I began a love affair with water at an early age. My first steps were at the beach, when toddling about I tripped and started among the Jersey breakers, the film of wave washing up around my tiny ankles. I did not take, so quickly to swimming, however. Some years later I asked my dad to teach me how to swim. Lesson one was throwing me into a lake. I came back to the surface before my breath ran out; even surprised and lost as I was, tumbling when I hit the water. I had taken a quick kick towards the surface -- found the water colder, and darker there before twisting about and kicking for air. Back up on the shoreside rock, my dad told me that if I ever got confused underwater I just had to remember one thing: to open my eyes. There would be bubbles, from either my entry or by exhaling. These bubbles would always lead the way up. Just remember to open your eyes...

Pity then, should be reserved for those souls who are not able to recall the one thing they could do to save themselves.

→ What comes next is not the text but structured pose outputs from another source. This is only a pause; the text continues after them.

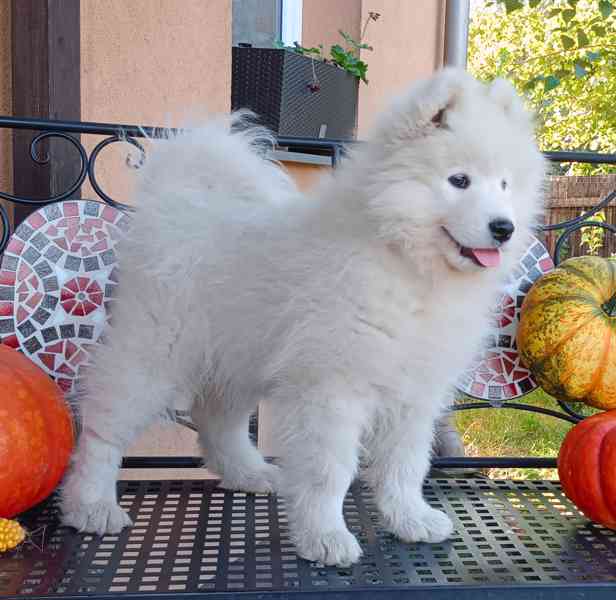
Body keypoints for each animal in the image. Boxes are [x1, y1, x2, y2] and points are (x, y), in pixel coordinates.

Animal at [61, 69, 544, 568]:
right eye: (459, 180)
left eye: (504, 185)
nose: (504, 228)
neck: (406, 263)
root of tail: (174, 200)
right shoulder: (332, 387)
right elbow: (329, 471)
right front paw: (325, 536)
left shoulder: (414, 390)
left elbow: (405, 464)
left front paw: (411, 519)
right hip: (157, 351)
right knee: (104, 425)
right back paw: (91, 504)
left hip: (240, 355)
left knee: (216, 419)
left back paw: (249, 473)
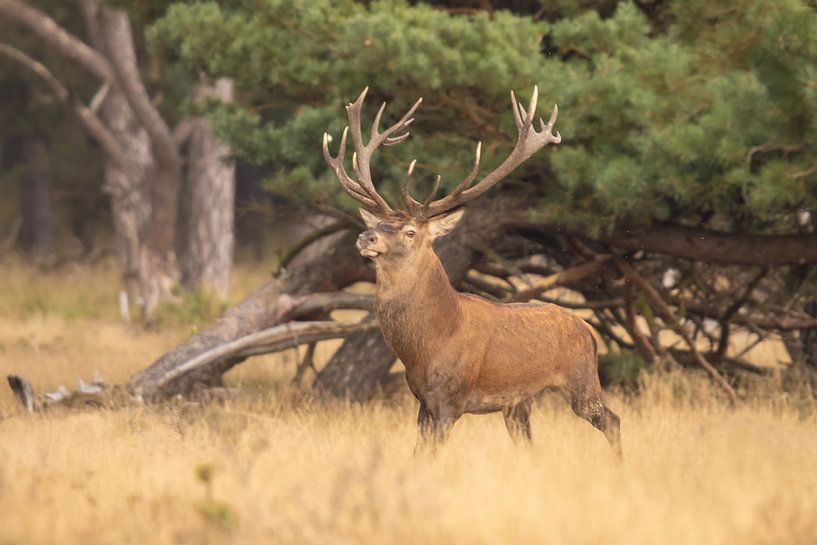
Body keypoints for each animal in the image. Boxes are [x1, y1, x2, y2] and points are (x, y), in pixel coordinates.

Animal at [322, 87, 621, 456]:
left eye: (410, 232)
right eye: (378, 223)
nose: (366, 237)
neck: (428, 346)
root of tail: (589, 331)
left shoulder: (451, 399)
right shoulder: (422, 402)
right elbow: (418, 454)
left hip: (582, 380)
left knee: (612, 420)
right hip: (520, 401)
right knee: (530, 442)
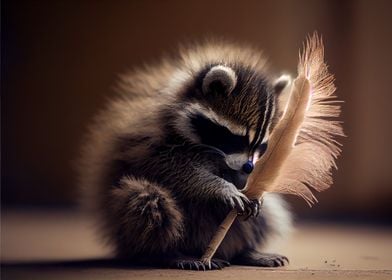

Dermaphoria is a novel written by Craig Clevenger, published by MacAdam/Cage circa 2005. The book has a mustard colored binding with a velvet black elbow. The dustcover is a diluted, pale black by contrast. There seems to be a harmony here, in the quiet color scheme and artist rendering on the cover. A harmony which belies the disquieting events occurring within its pages.

Dermaphoria opens with two fires. Page one, sentence one: the background is burning. It isn't until paragraph three, less than halfway down the page, that we discover the narrator's mind is burning as well -- that his thoughts and memories are vanishing as smoke from a prairie fire that has burned itself to extinguishment. Our narrator find himself in jail unaware of how he came to be there. He find himself in a hospital talking with a lawyer, who calls our narrator Eric Ashworth, about a trial for which he does not know the charges.

Eric finds himself being attacked at a seedy bar by a man named Manhattan White who, with his idiot child son of a bodyguard named Toe Tag, demands from Eric compensation for the losses his "company" has incrued both by means of property damage consumed by the fire and by intellectual property created by Eric himself.

With trial eminent the lawyer, local detective, and White all press Eric to remember what happened -- to divulge what he knows. A sense of urgency is created about him, that regaining his memory is the one thing that can save his skin. All the while the only thing he can remember is a name.

Desiree...


Clevenger pieces together the story of Dermaphoria as if solving a jigsaw puzzle with the pieces upside down. Some parts of the puzzle are solved, randomly; haphazardly. Some clumps of pieces are turned over, revealing a stark clarity and instant solutions. Some pieces are lost to the edges of the table, and do not make it back. Eric begins to piece together some memories. He's holed up in a motel, the kind where you pay in cash and 911 is a bloodstained baseball bat. He's talked to a detective, and remembers the conversation. Still, he can't go past a few days; something is blocking his memory. There must be a way, he reasons, to get past this block. Every bit of memory he regains leads him to wanting more. Every detail to the police or to White leads to more questions, more want for answers to be provided by Eric. More memories, more questions, more need... more more. Eric suddenly makes a breakthru once he sees the pattern:

"I've spent my life giving people their More. I'm a chemist."

Eric regains some sense of himself, and regains some more of his memory after happening across a hallucinogen called Skin. It synthesizes the sense of touch, feels like somebody tracing fingertips down your arm, around your sholders. Through his drug shrouded trips, Eric begins to remember his promising career as a clandestine chemist. He also begins to remember why so many people are interested in his memory returning.

Told at a frantic pace, Dermaphoria jumps from memory to memory like a movie missing feet of frames at a time. Once continuous, Eric's memory is nothing more but a shell, with scant details of questionable worth remaining. As the story progresses he pieces more and more together. Aided by the tireless research of Clevenger (raise your hand if you look at a sports bottle and see a separatory funnel. That's my point.) and powered by his fresh metaphors and subtle dialouge Dermaphoria is a success. Gripping its audiences attention from page one Eric's story unfolds like a child's folded up fortune teller, flashing into sharp focus before disappearing again. With just the right blend of detail and shadow, Dermaphoria deserves a place on any contemporary bookshelf.